The Court concludes that the medical expenses incurred in maintaining the health of a family are "actually in the nature of" support under § 523(a)(5), whether anticipated or accumulated; therefore, they are nondischargeable as a matter of law. The Court finds this case distinguishable from Calhoun in that (1) Calhoun addressed the burden of proof employed by the bankruptcy court without resolving the issue of the characterization of the underlying loan obligations, (2) Calhoun did not involve accumulated medical expenses of a family, and (3) Calhoun did not resolve the issue of whether accumulated family medical expenses characterized as marital debt are nondischargeable under § 523(a)(5). Further, past medical expenses do not fall within the parameters of Calhoun because under the second Calhoun factor, i.e., the "present needs" test, one could argue that past medical expenses characterized as anything other than maintenance or support would never be deemed "support" because they are not presently needed to support or maintain the health and welfare of the family. In short, where it is undisputed that family medical expenses constitute debt characterized in a divorce decree or separation agreement as something other than support, the Calhoun analysis is not appropriate.
Even if the Court affirmed the bankruptcy court's ruling on this issue, it would still reverse the bankruptcy court under § 523(a)(15).

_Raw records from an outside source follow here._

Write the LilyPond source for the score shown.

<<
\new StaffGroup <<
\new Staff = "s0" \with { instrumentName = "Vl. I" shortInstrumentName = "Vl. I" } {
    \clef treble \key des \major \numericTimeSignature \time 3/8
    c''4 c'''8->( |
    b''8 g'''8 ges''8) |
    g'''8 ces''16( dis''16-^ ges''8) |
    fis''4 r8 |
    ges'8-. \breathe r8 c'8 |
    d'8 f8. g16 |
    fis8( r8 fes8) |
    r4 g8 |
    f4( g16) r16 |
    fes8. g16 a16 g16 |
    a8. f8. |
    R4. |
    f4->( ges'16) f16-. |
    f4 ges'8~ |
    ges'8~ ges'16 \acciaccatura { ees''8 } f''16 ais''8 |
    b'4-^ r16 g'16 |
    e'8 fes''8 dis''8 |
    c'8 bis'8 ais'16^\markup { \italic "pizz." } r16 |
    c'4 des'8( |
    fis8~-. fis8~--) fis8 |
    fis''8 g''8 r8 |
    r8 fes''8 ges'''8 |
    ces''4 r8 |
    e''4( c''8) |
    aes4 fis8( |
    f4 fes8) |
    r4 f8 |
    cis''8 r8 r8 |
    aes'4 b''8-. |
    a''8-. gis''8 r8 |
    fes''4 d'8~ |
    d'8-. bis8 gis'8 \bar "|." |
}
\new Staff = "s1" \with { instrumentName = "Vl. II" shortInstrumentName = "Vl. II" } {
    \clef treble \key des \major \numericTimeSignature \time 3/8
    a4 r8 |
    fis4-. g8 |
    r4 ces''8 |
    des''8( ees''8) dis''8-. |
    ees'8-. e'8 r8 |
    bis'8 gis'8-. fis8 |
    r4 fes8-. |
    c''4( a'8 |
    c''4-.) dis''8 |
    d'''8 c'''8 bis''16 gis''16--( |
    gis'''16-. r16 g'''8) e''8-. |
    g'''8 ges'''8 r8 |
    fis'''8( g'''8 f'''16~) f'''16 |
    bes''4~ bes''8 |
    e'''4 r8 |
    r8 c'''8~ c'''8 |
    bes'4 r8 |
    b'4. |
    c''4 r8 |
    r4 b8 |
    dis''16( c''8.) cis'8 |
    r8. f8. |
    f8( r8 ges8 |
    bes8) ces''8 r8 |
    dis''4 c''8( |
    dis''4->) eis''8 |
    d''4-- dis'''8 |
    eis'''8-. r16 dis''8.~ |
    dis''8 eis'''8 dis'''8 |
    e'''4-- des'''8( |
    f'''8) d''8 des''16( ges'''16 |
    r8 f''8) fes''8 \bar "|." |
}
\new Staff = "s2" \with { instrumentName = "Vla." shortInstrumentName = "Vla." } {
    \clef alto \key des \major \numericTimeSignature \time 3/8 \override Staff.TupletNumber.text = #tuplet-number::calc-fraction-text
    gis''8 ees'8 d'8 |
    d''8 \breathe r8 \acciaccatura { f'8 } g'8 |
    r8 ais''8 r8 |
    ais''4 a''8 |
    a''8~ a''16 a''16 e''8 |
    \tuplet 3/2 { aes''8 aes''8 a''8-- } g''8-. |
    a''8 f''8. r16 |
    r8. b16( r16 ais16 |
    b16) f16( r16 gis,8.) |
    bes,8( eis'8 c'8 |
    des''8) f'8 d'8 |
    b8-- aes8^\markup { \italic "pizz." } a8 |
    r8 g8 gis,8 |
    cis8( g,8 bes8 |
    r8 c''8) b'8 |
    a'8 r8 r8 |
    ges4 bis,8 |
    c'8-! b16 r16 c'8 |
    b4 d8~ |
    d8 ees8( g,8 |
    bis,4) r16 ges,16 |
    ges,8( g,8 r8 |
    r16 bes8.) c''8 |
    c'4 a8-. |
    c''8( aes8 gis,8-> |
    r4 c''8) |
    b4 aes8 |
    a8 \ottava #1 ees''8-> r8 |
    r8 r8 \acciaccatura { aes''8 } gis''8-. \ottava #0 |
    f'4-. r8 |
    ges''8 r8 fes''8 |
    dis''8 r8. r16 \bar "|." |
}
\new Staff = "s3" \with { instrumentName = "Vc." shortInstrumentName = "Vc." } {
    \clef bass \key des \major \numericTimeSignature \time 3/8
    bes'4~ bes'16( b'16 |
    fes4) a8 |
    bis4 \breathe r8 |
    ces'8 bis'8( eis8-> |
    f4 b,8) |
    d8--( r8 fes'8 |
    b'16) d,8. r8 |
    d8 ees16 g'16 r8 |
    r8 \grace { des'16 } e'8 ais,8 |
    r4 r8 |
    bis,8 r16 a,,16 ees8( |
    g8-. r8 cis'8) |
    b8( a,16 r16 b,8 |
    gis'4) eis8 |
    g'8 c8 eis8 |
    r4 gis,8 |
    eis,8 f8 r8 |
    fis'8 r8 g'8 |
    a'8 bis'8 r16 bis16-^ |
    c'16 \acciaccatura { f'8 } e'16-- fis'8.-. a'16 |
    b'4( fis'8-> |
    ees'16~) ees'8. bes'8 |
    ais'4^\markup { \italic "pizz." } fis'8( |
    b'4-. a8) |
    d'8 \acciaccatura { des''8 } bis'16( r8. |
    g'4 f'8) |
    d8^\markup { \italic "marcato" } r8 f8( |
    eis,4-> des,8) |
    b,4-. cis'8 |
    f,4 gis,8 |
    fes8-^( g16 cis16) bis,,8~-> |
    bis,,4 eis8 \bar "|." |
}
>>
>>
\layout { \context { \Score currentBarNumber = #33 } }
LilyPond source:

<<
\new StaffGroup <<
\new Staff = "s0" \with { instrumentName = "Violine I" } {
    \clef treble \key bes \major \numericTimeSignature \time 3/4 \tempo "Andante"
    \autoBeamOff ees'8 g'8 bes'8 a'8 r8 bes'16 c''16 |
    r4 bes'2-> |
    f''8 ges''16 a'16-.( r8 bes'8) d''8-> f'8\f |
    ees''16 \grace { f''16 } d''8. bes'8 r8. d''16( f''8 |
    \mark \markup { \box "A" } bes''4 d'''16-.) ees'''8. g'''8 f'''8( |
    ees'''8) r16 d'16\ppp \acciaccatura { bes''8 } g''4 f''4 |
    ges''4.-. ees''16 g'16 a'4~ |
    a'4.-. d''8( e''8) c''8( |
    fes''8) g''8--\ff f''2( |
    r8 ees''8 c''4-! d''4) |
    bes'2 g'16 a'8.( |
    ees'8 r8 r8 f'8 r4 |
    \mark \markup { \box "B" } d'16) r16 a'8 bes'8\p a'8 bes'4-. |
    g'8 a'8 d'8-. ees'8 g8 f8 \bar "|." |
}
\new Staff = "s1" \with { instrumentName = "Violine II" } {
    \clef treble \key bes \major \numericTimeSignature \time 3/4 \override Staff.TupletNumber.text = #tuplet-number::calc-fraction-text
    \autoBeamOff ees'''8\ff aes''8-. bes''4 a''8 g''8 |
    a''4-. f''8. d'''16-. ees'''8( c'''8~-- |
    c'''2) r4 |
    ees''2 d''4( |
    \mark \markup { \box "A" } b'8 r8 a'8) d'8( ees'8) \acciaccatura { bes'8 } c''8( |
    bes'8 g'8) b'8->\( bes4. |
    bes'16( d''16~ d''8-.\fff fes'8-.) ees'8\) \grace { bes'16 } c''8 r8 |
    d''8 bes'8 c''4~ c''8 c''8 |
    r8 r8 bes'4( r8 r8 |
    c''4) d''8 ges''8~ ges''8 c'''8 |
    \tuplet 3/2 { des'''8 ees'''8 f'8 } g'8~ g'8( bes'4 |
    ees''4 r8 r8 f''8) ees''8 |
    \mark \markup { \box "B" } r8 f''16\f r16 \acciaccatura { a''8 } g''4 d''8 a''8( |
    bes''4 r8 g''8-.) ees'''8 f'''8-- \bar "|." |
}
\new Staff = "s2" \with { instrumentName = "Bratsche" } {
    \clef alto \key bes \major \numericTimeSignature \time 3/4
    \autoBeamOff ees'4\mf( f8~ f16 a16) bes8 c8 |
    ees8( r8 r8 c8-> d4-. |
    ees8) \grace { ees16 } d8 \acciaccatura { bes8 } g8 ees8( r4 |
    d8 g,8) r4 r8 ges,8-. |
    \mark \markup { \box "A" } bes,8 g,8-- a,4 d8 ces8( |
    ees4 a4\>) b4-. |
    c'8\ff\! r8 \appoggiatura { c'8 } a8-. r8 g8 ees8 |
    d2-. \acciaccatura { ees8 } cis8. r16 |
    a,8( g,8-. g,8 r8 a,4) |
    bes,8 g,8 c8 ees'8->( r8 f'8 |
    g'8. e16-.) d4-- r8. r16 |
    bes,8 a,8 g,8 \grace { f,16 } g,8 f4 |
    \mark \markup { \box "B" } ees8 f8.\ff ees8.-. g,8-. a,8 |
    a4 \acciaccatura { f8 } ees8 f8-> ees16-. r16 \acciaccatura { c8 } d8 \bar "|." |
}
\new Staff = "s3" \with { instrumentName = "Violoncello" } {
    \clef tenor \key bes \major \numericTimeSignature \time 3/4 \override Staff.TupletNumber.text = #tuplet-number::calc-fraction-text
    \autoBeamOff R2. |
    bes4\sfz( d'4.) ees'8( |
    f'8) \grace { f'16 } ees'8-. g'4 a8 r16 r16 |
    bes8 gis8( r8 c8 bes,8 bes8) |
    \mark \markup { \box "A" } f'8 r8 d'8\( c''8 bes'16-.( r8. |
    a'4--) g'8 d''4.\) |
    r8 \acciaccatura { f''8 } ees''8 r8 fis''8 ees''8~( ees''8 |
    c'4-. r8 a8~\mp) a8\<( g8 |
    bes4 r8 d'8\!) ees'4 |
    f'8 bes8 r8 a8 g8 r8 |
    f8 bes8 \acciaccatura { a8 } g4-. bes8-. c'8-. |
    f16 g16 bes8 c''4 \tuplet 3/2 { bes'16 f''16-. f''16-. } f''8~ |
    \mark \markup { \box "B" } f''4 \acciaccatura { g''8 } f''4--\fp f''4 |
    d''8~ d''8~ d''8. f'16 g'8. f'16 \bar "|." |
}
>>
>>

Nonsupport divorce debt is also nondischargeable if the creditor spouse can show by a preponderance of the evidence that the debtor has the ability to pay the debt from disposable income or if discharging the debt would result in a benefit to the debtor that does not outweigh the detrimental consequences to his nondebtor spouse or children. 11 U.S.C. § 523(a)(15).
As a preliminary matter, it is undisputed that Verbanovic is permanently disabled and living on a fixed income. She is unemployable and raising two children. Other than possible cost of living raises, Verbanovic has no potential for increasing her income, while Garret — who earns his income — does.
Given these basic facts, Garret plainly has more ability than Verbanovic to pay the medical expenses from income not reasonably necessary to be expended for his maintenance or support since he has expendable income, and he is not currently incurring any medical expenses for his ex-wife's medical care. Secondly, discharging his responsibility for this debt would not result in a benefit to him that outweighs the detrimental consequences to his former spouse or children since (1) the payment of his share of his childrens' past medical expenses outweigh any economic benefit to him, (2) the payment of his share of his disabled ex-wife's past medical expenses outweigh any economic benefit to him, and (3) the quality of future medical care his children or ex-wife will certainly need may well be compromised by his failure to pay his share of the family's past medical debts.
III.
For all these reasons, the decision of the bankruptcy court that Jeffrey A. Garrett's obligation for one-half of the medical bills incurred by his children and their mother prior to July 16, 1997 is dischargeable is hereby REVERSED.